Page extract:
========================================
Data Retention & Storage

LogPulse uses a tiered storage architecture built on ClickHouse to balance query performance with storage cost. Logs move automatically through three storage tiers -- Hot, Warm, and Cold -- based on their age and the configured retention policies.

This architecture allows LogPulse to offer fast search over recent data while retaining historical data at a fraction of the cost of keeping everything on high-performance storage. All tiers are searchable from the same Log Explorer interface; the only difference is query latency.

Storage Tiers

Each storage tier is optimized for a different balance of performance and cost. Data moves between tiers automatically based on retention policies -- no manual migration is required.

Tier	Storage Medium	Age Range	Search Latency	Description
Hot	NVMe SSD	0-7 days	Sub-second	Primary storage for recent logs. All queries against hot data use indexed columnar scans for maximum performance.
Warm	HDD (RAID)	7-30 days	1-5 seconds	Secondary storage for moderately recent logs. Data is compressed and stored on high-capacity drives with sequential read optimization.
Cold	Object Storage (S3/GCS)	30-90 days	5-30 seconds	Archival storage for historical logs. Data is stored in columnar Parquet format on object storage with on-demand query execution.

Note

The age ranges shown above are defaults. You can customize the tier boundaries per index or per retention policy to match your access patterns and budget.

Hot Tier

The hot tier stores the most recent logs on NVMe SSDs with full ClickHouse columnar indexing. Queries against hot data benefit from primary key indexes, skip indexes, and in-memory caching. This tier handles the vast majority of interactive queries, live tail streams, and alert evaluations.

Hot tier capacity is determined by your plan. When hot storage is full, the oldest data is automatically migrated to the warm tier. The migration process runs continuously in the background without impacting query performance.
========================================
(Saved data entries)
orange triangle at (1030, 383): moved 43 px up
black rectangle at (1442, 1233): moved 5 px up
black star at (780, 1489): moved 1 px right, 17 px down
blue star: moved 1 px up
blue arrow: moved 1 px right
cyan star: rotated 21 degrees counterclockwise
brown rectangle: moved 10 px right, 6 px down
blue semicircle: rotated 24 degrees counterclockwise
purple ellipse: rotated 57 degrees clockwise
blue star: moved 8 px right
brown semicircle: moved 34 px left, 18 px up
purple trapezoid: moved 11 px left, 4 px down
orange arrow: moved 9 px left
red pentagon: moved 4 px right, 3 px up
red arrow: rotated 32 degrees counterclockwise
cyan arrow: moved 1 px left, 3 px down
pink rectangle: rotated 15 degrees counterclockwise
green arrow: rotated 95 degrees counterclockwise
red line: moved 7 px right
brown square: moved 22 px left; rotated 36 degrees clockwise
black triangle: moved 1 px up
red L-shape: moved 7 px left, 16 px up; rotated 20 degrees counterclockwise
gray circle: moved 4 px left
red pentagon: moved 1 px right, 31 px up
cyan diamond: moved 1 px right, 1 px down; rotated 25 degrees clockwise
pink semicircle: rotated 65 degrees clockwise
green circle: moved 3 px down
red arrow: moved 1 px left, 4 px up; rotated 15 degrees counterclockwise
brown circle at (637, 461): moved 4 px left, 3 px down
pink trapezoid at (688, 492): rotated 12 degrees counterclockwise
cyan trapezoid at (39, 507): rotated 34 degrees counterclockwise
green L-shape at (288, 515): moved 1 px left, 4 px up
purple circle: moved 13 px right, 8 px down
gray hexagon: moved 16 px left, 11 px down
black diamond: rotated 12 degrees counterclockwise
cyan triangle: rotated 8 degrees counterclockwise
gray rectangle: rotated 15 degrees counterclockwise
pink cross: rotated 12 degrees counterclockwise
========================================
Stated goal:
Could you retype the stretch of the data retention page that begins at the words "This architecture allows" and stops after "is query latency."?

Task output:
This architecture allows LogPulse to offer fast search over recent data while retaining historical data at a fraction of the cost of keeping everything on high-performance storage. All tiers are searchable from the same Log Explorer interface; the only difference is query latency.